He’s the kind of player whom other players tell stories about.
Years from now, when teammates and coaches share the lessons they learned by watching Mookie Betts play, they will recount the Dodgers’ 7-3 victory over the Atlanta Braves on Friday night in Game 5 of the National League Championship Series.
About how Betts changed the game with his glove.
About how he influenced a series in which he was batting only .222.
About how he was worth $365 million because he cared about the less glamorous parts of the game.
Never has Betts slumped in a Dodgers uniform the way he has in this series. Never has he looked more important to the team.
“He’s the straw that stirs us,” manager Dave Roberts said.
With the win in Game 5, the Dodgers dodged elimination and reduced their deficit in the best-of-seven series to three games to two.
A defensive play by Betts inspired the comeback victory.
In the third inning, the Dodgers were behind 2-0. With starter Dustin May pitching only two innings, Joe Kelly was on the mound. The Braves were on the verge of extending their lead, as they had runners on second and third with one out.
That was when the Braves’ Dansby Swanson hit a sinking line drive to shallow right field.
Betts charged the ball, but Roberts didn’t think he would reach it.
Betts not only made the catch, but he also did so without diving.
“A lot of it is instinctual,” Betts said. “I just knew I needed to stay on my feet in order to get it, throw and have a chance at him at home.”
Marcell Ozuna narrowly beat Betts’ throw to the plate, but the Dodgers asked the umpires to review the play to determine whether he properly tagged up.
Double play. Inning over.
“It’s not always on the offensive side that you get that spark,” Dodgers shortstop Corey Seager said. “A big play like that in a big moment, that changes everything for you. You go into the dugout with some energy.”
Seager directed that emotional force into his next at-bat, as he led off the fourth inning with a home run to center field.
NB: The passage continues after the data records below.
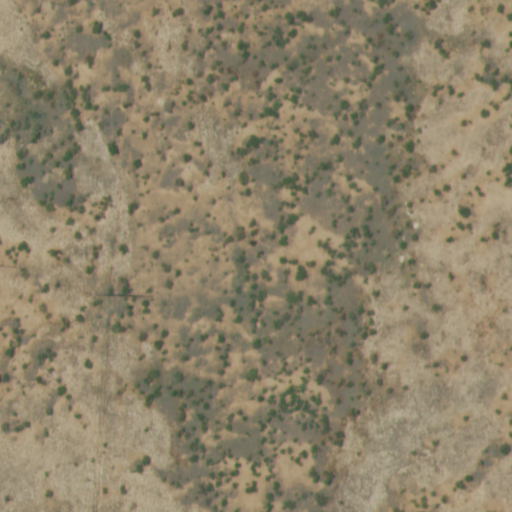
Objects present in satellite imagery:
power tower: (87, 295)
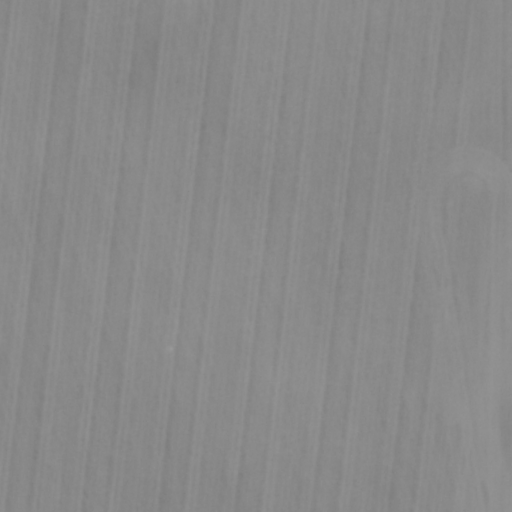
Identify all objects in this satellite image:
crop: (255, 255)
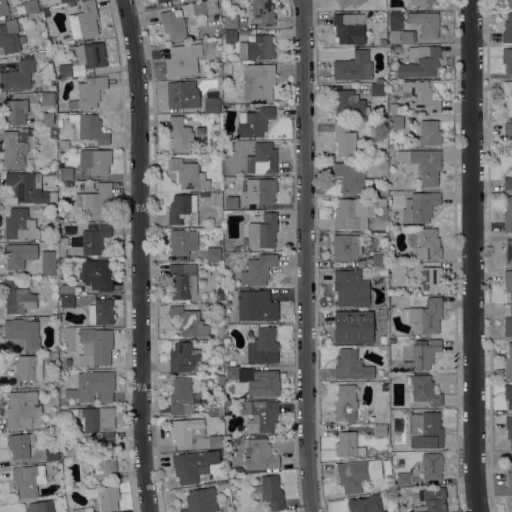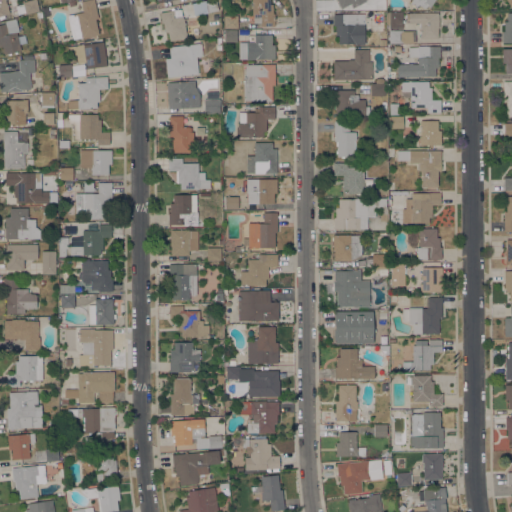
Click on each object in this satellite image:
building: (68, 0)
building: (193, 0)
building: (62, 1)
building: (161, 1)
building: (344, 2)
building: (345, 2)
building: (509, 2)
building: (509, 2)
building: (73, 3)
building: (421, 3)
building: (422, 3)
building: (210, 5)
building: (29, 6)
building: (3, 7)
building: (3, 7)
building: (260, 12)
building: (262, 12)
building: (39, 15)
building: (87, 19)
building: (394, 19)
building: (394, 19)
building: (84, 20)
building: (230, 22)
building: (423, 23)
building: (424, 23)
building: (172, 24)
building: (173, 24)
building: (507, 27)
building: (348, 28)
building: (349, 28)
building: (507, 28)
building: (230, 36)
building: (400, 36)
building: (401, 36)
building: (8, 37)
building: (9, 37)
building: (382, 42)
building: (256, 48)
building: (256, 48)
building: (89, 54)
building: (90, 54)
building: (181, 59)
building: (182, 60)
building: (506, 60)
building: (507, 60)
building: (417, 62)
building: (419, 62)
building: (352, 66)
building: (353, 66)
building: (64, 70)
building: (391, 73)
building: (17, 76)
building: (17, 76)
building: (379, 80)
building: (257, 82)
building: (258, 82)
building: (376, 89)
building: (376, 89)
building: (88, 91)
building: (88, 93)
building: (181, 94)
building: (181, 95)
building: (418, 95)
building: (420, 95)
building: (507, 97)
building: (47, 98)
building: (347, 103)
building: (210, 104)
building: (349, 104)
building: (211, 105)
building: (393, 108)
building: (14, 112)
building: (15, 112)
building: (47, 118)
building: (253, 121)
building: (253, 121)
building: (394, 122)
building: (88, 128)
building: (90, 128)
building: (506, 129)
building: (507, 129)
building: (428, 132)
building: (429, 133)
building: (52, 134)
building: (179, 134)
building: (178, 136)
building: (343, 139)
building: (343, 139)
building: (11, 150)
building: (12, 150)
building: (260, 158)
building: (261, 159)
building: (95, 160)
building: (94, 161)
building: (423, 164)
building: (422, 165)
building: (48, 173)
building: (65, 173)
building: (186, 174)
building: (187, 174)
building: (348, 177)
building: (352, 179)
building: (507, 183)
building: (507, 183)
building: (87, 186)
building: (25, 187)
building: (26, 187)
building: (260, 190)
building: (259, 191)
building: (391, 194)
building: (93, 200)
building: (94, 202)
building: (231, 202)
building: (422, 205)
building: (419, 207)
building: (181, 209)
building: (181, 210)
building: (352, 212)
building: (357, 212)
building: (507, 213)
building: (507, 215)
building: (19, 225)
building: (20, 225)
building: (261, 232)
building: (261, 232)
building: (93, 239)
building: (91, 241)
building: (181, 241)
building: (182, 242)
building: (427, 243)
building: (427, 244)
building: (345, 247)
building: (346, 247)
building: (507, 251)
building: (508, 251)
building: (61, 252)
building: (213, 253)
building: (18, 254)
building: (18, 255)
road: (145, 255)
road: (310, 256)
road: (474, 256)
building: (47, 261)
building: (378, 261)
building: (48, 262)
building: (256, 269)
building: (258, 269)
building: (382, 271)
building: (95, 274)
building: (96, 274)
building: (397, 274)
building: (430, 279)
building: (430, 279)
building: (181, 280)
building: (181, 280)
building: (508, 282)
building: (507, 284)
building: (66, 289)
building: (349, 289)
building: (350, 289)
building: (65, 295)
building: (16, 297)
building: (16, 297)
building: (66, 301)
building: (255, 306)
building: (256, 306)
building: (99, 311)
building: (100, 312)
building: (382, 314)
building: (424, 316)
building: (424, 317)
building: (225, 320)
building: (187, 321)
building: (188, 321)
building: (507, 322)
building: (507, 324)
building: (351, 327)
building: (352, 327)
building: (21, 332)
building: (22, 332)
building: (96, 344)
building: (261, 344)
building: (262, 346)
building: (94, 347)
building: (423, 352)
building: (421, 355)
building: (181, 356)
building: (183, 358)
building: (83, 359)
building: (508, 360)
building: (67, 362)
building: (508, 362)
building: (231, 363)
building: (350, 364)
building: (351, 366)
building: (24, 369)
building: (25, 369)
building: (385, 378)
building: (255, 380)
building: (256, 380)
building: (383, 386)
building: (91, 387)
building: (91, 387)
building: (422, 389)
building: (423, 390)
building: (179, 395)
building: (508, 395)
building: (507, 396)
building: (180, 397)
building: (344, 402)
building: (227, 403)
building: (345, 403)
building: (22, 409)
building: (207, 409)
building: (23, 410)
building: (259, 415)
building: (259, 416)
building: (95, 420)
building: (366, 420)
building: (97, 421)
building: (52, 424)
building: (424, 429)
building: (509, 429)
building: (379, 430)
building: (424, 430)
building: (508, 432)
building: (191, 434)
building: (193, 434)
building: (345, 444)
building: (19, 445)
building: (347, 445)
building: (18, 446)
building: (221, 452)
building: (45, 454)
building: (258, 454)
building: (257, 455)
building: (103, 463)
building: (386, 463)
building: (191, 465)
building: (193, 465)
building: (431, 465)
building: (430, 466)
building: (104, 469)
building: (239, 470)
building: (387, 470)
building: (356, 474)
building: (357, 474)
building: (509, 477)
building: (508, 478)
building: (27, 479)
building: (403, 479)
building: (27, 480)
building: (270, 491)
building: (271, 492)
building: (103, 497)
building: (106, 498)
building: (199, 500)
building: (431, 500)
building: (432, 500)
building: (200, 501)
building: (363, 504)
building: (364, 504)
building: (510, 505)
building: (511, 505)
building: (35, 506)
building: (37, 507)
building: (82, 509)
building: (75, 510)
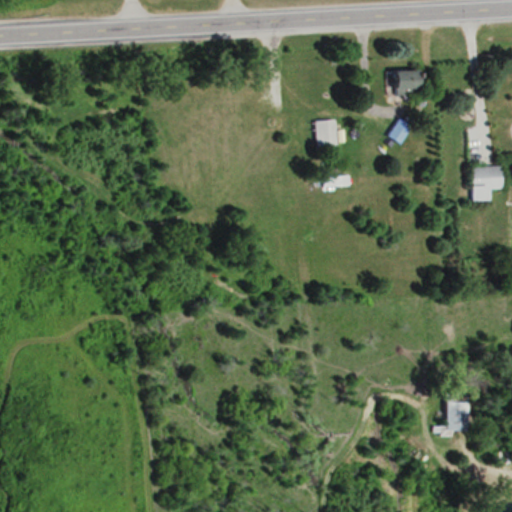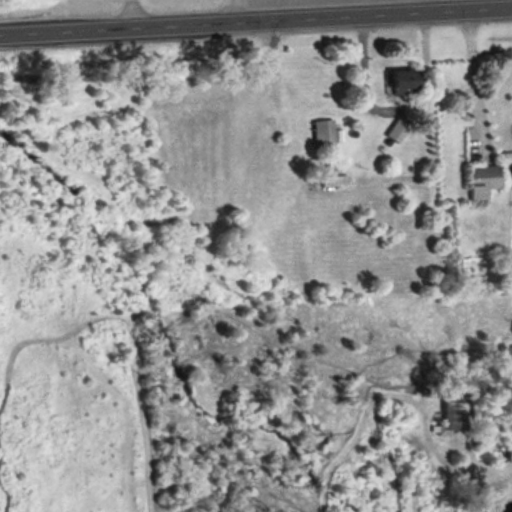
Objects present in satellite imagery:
road: (256, 19)
building: (404, 81)
building: (405, 82)
building: (324, 129)
building: (323, 132)
building: (485, 179)
building: (483, 181)
building: (454, 417)
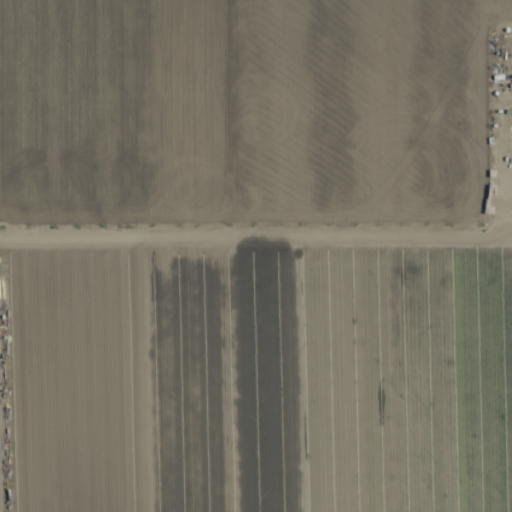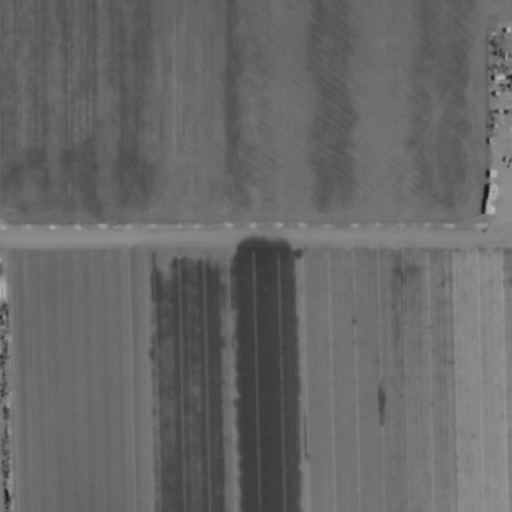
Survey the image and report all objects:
road: (256, 220)
crop: (256, 256)
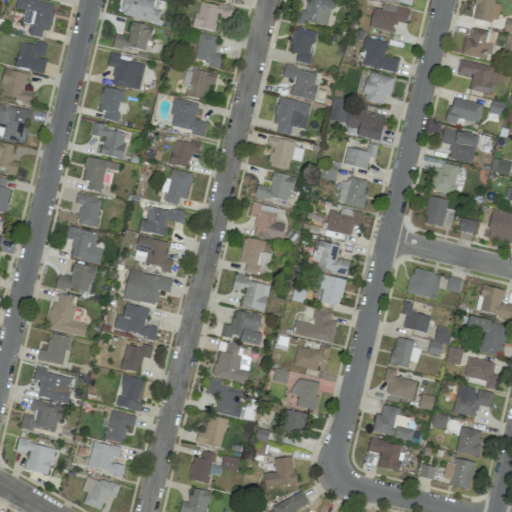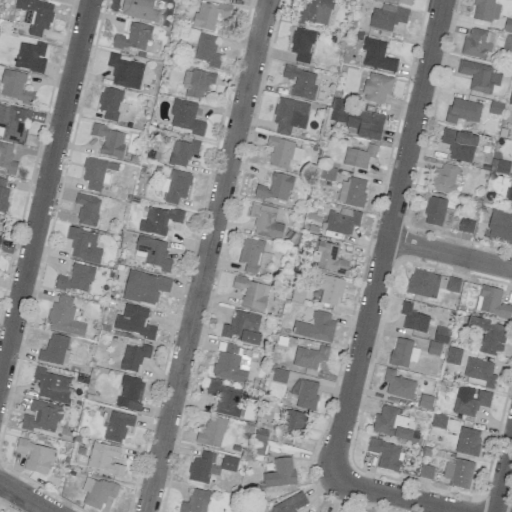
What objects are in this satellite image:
building: (402, 1)
building: (139, 10)
building: (485, 10)
building: (315, 12)
building: (35, 15)
building: (209, 15)
building: (387, 17)
building: (508, 25)
building: (134, 37)
building: (508, 42)
building: (301, 44)
building: (476, 44)
building: (206, 50)
building: (377, 56)
building: (30, 57)
building: (125, 72)
building: (479, 76)
building: (301, 82)
building: (196, 84)
building: (15, 87)
building: (376, 88)
building: (511, 99)
building: (109, 103)
building: (496, 108)
building: (462, 111)
building: (289, 115)
building: (186, 117)
building: (358, 120)
building: (14, 123)
building: (109, 140)
building: (459, 145)
building: (182, 152)
building: (282, 152)
building: (359, 156)
building: (7, 157)
building: (499, 166)
building: (95, 172)
building: (327, 173)
building: (443, 179)
building: (175, 186)
building: (276, 188)
road: (44, 189)
building: (341, 191)
building: (355, 192)
building: (509, 192)
building: (3, 195)
building: (87, 209)
building: (435, 211)
building: (158, 220)
building: (265, 221)
building: (342, 221)
building: (467, 226)
building: (499, 227)
building: (0, 237)
road: (385, 238)
building: (83, 245)
road: (449, 252)
building: (152, 253)
building: (252, 255)
road: (205, 256)
building: (328, 258)
building: (76, 279)
building: (423, 283)
building: (144, 287)
building: (329, 289)
building: (252, 293)
building: (493, 303)
building: (64, 317)
building: (413, 319)
building: (134, 321)
building: (316, 327)
building: (243, 328)
building: (488, 335)
building: (437, 342)
building: (55, 349)
building: (402, 353)
building: (453, 356)
building: (134, 357)
building: (309, 357)
building: (231, 362)
building: (480, 371)
building: (279, 375)
building: (51, 385)
building: (398, 385)
building: (129, 393)
building: (304, 393)
building: (224, 398)
building: (469, 400)
building: (425, 401)
building: (41, 417)
building: (438, 421)
building: (293, 423)
building: (392, 423)
building: (117, 426)
building: (211, 432)
building: (467, 441)
building: (386, 454)
building: (36, 456)
building: (103, 458)
building: (228, 463)
building: (200, 467)
building: (280, 473)
building: (458, 473)
road: (502, 473)
building: (96, 492)
road: (397, 495)
road: (24, 497)
building: (195, 501)
building: (289, 504)
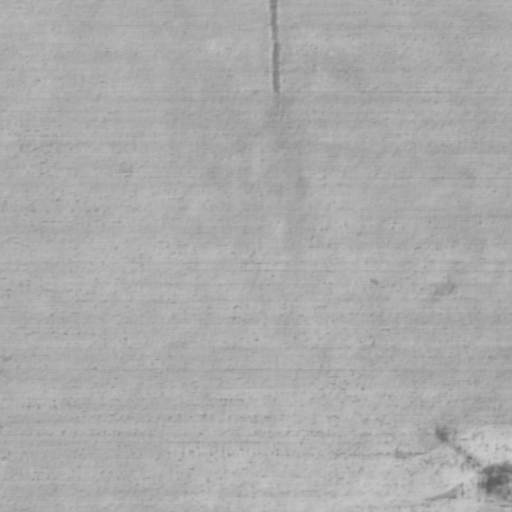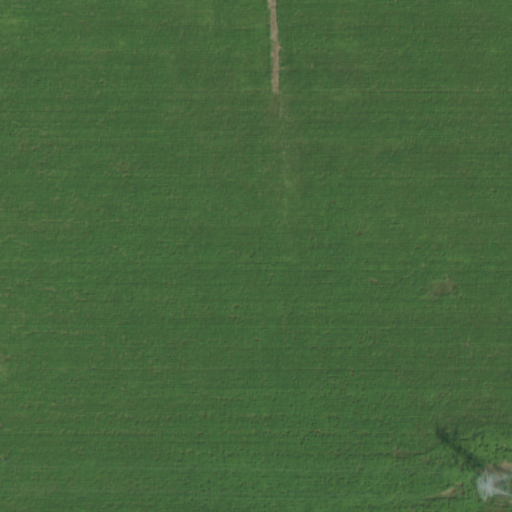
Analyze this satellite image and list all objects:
power tower: (501, 485)
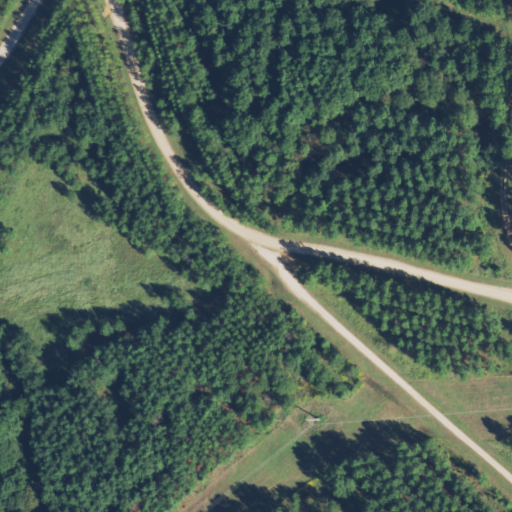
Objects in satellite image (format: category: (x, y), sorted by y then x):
road: (244, 231)
power tower: (332, 424)
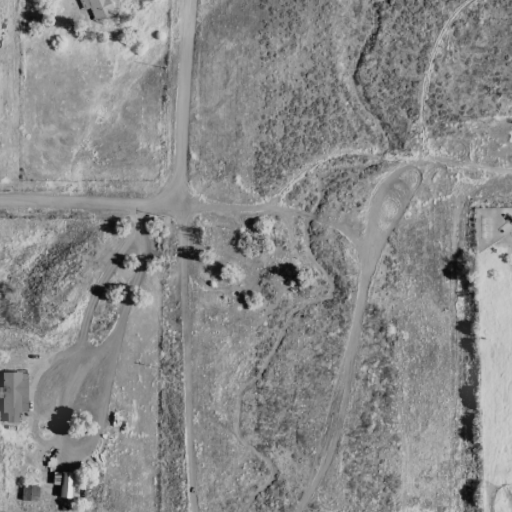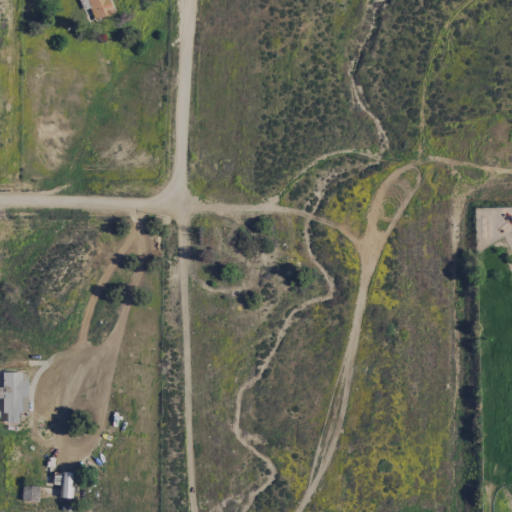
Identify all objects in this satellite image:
building: (98, 8)
road: (182, 103)
road: (87, 205)
road: (97, 340)
road: (185, 358)
building: (13, 395)
road: (84, 445)
building: (62, 483)
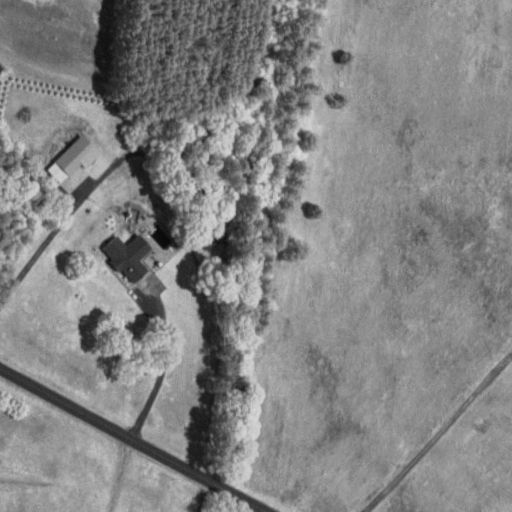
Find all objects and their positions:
building: (68, 155)
road: (49, 236)
building: (120, 255)
road: (162, 362)
road: (437, 432)
road: (133, 439)
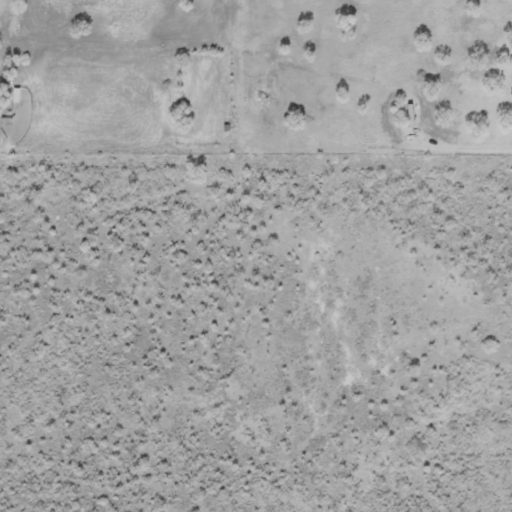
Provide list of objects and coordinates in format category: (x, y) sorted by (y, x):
building: (511, 93)
building: (16, 94)
building: (510, 102)
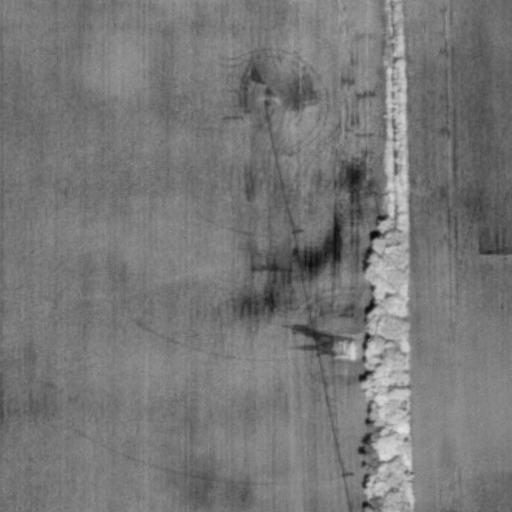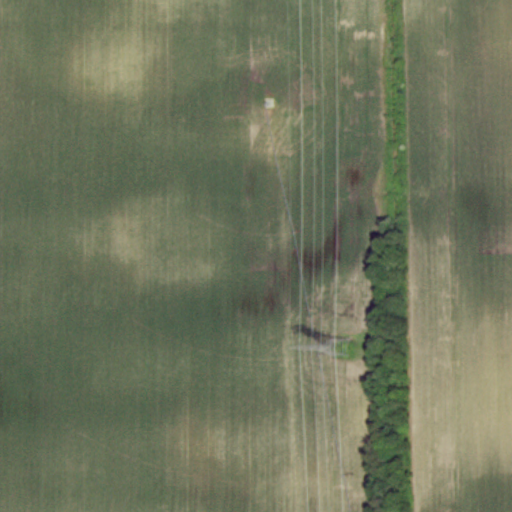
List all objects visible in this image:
power tower: (343, 347)
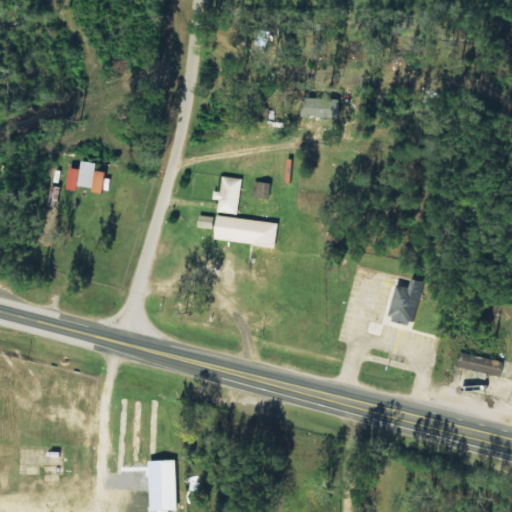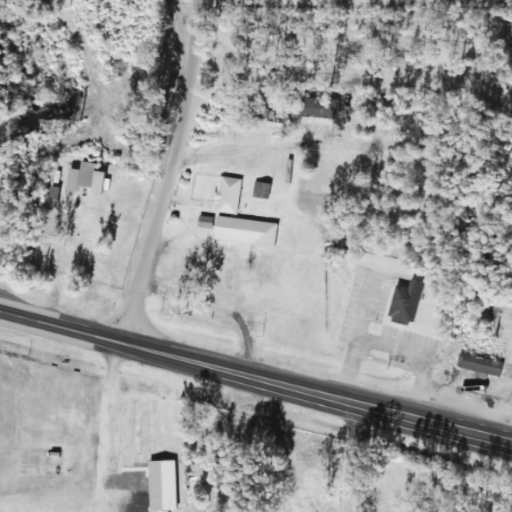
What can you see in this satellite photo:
road: (167, 174)
building: (85, 176)
building: (228, 194)
building: (205, 221)
building: (245, 230)
building: (405, 301)
building: (479, 363)
building: (5, 371)
building: (21, 378)
road: (255, 380)
building: (33, 383)
building: (50, 423)
building: (69, 426)
road: (349, 459)
building: (30, 478)
building: (162, 484)
building: (140, 500)
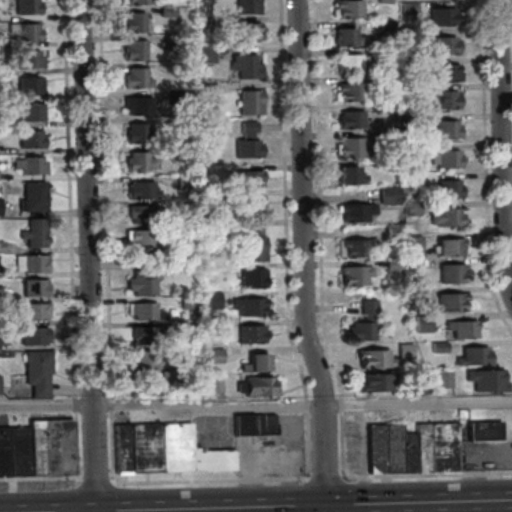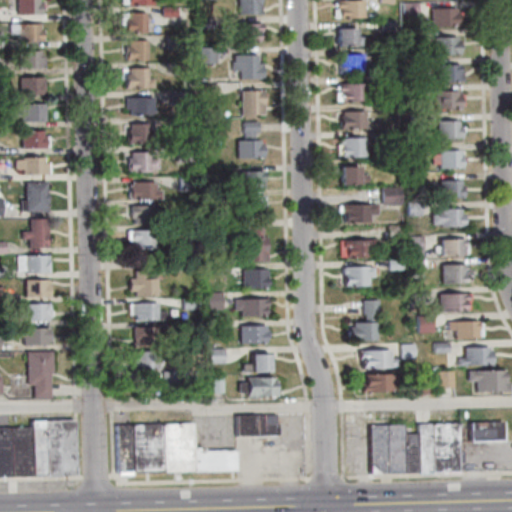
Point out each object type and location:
building: (137, 1)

In a span of two at-bats, the Dodgers went from potentially being down by three to reducing the Braves’ lead to 2-1. Betts’ catch represented a two-run swing.
If Betts hadn’t caught the ball before it dropped, it wouldn’t have mattered that Ozuna hopped off third base early. If Betts had dived when making the grab, Ozuna might not have prematurely rushed home.
“We’ve had a lot of great plays this year, but if you’re talking about momentum shifts, that’s the play of the year for me,” Roberts said.
The inning in which the Dodgers claimed the lead also started with Betts. Similar to how he started a historic 11-run first inning in Game 3, Betts opened this offensive surge with an infield hit. In this instance, he beat a throw by third baseman Austin Riley.
With one out and Justin Turner in the batter’s box, Betts stole second base. The extra base was critical.
Later in his at-bat, Turner hit a grounder up the middle, which resulted in Betts being caught in a rundown between second and third base. However, Betts didn’t allow the Braves to tag him out until Turner reached second base.
Braves manager Brian Snitker replaced right-hander Shane Greene with left-hander Will Smith. With two outs, Smith walked the left-handed-hitting Max Muncy. Next up was the Dodgers’ own Will Smith.
The matchup of Will Smiths was won by the Dodgers catcher, who blasted a three-run homer to left. The Dodgers now led 4-2.
In retrospect, the difference between the Dodgers trailing by three and leading by two was Betts making a catch, remaining upright and making a throw on the run, Betts legging out an infield single, stealing a base and extending a rundown.
He went on to drive in the first of three insurance runs the Dodgers scored in the seventh inning.
Turner said that after the Dodgers’ loss in Game 4, many players exchanged text messages late into the night. This wasn’t a rah-rah speech from Tom Lasorda, but it had a similar effect.
“The one thing we talked about is this is an opportunity to do something special,” Turner said. “So everyone's embracing the challenge and ready to go.”
Except they weren’t.
Reliever A.J. Minter started for the Braves and the Dodgers made him look like Sandy Koufax. Minter pitched three shutout innings and struck out seven of the 10 batters he faced.
Then, Betts gave the Dodgers some stories to tell, showing again how a small play by him could lead to something big for the team.
Hernández reported from Los Angeles.